MATERIAL PROVIDED:
↓↓↓
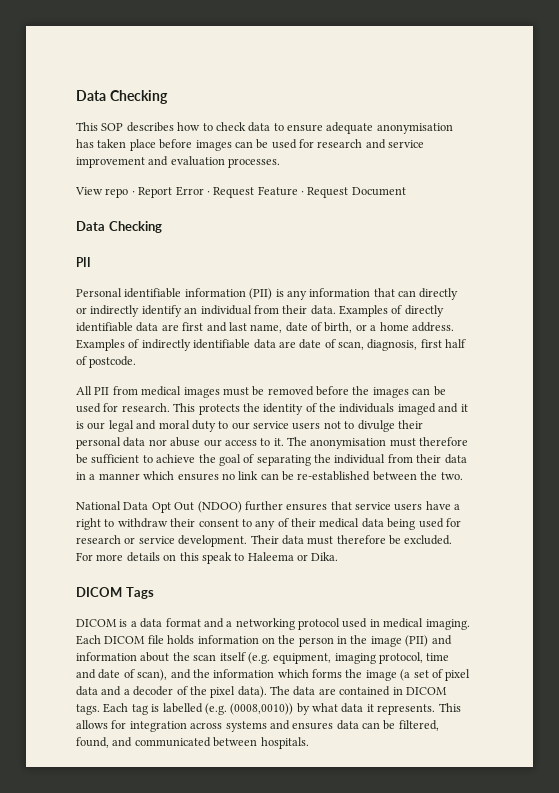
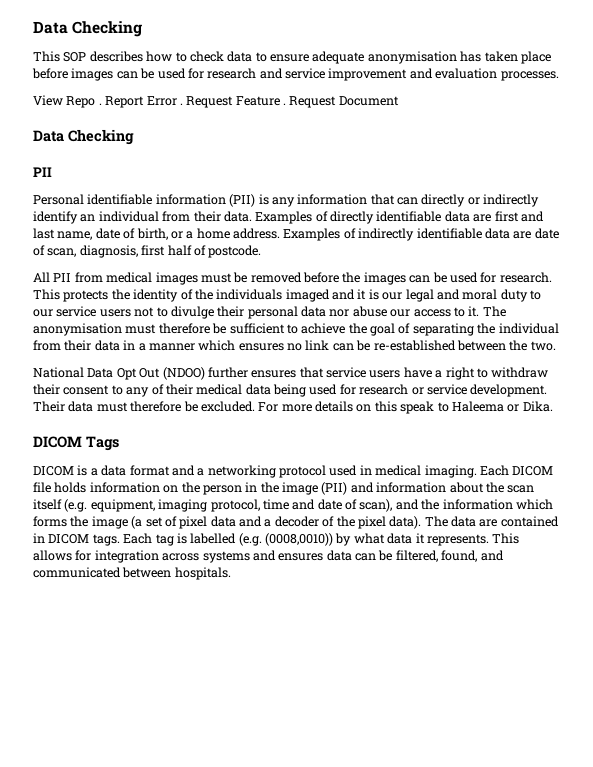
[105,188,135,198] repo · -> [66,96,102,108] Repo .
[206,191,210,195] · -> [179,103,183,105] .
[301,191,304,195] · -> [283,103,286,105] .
↑↑↑
↓↓↓
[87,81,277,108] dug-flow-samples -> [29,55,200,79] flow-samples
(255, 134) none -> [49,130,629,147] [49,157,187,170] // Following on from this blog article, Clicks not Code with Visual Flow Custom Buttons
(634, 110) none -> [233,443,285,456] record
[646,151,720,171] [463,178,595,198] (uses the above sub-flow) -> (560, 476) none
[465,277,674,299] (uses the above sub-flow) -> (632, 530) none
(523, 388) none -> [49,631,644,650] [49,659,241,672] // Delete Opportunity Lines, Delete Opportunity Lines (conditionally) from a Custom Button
↑↑↑
Look above for the line with "[87,81,277,108] dug-flow-samples ->" and the line with "(523, 388) none", and reproduce exactly those two lines plus every line between, nothing more.

[87,81,277,108] dug-flow-samples -> [29,55,200,79] flow-samples
(255, 134) none -> [49,130,629,147] [49,157,187,170] // Following on from this blog article, Clicks not Code with Visual Flow Custom Buttons
(634, 110) none -> [233,443,285,456] record
[646,151,720,171] [463,178,595,198] (uses the above sub-flow) -> (560, 476) none
[465,277,674,299] (uses the above sub-flow) -> (632, 530) none
(523, 388) none -> [49,631,644,650] [49,659,241,672] // Delete Opportunity Lines, Delete Opportunity Lines (conditionally) from a Custom Button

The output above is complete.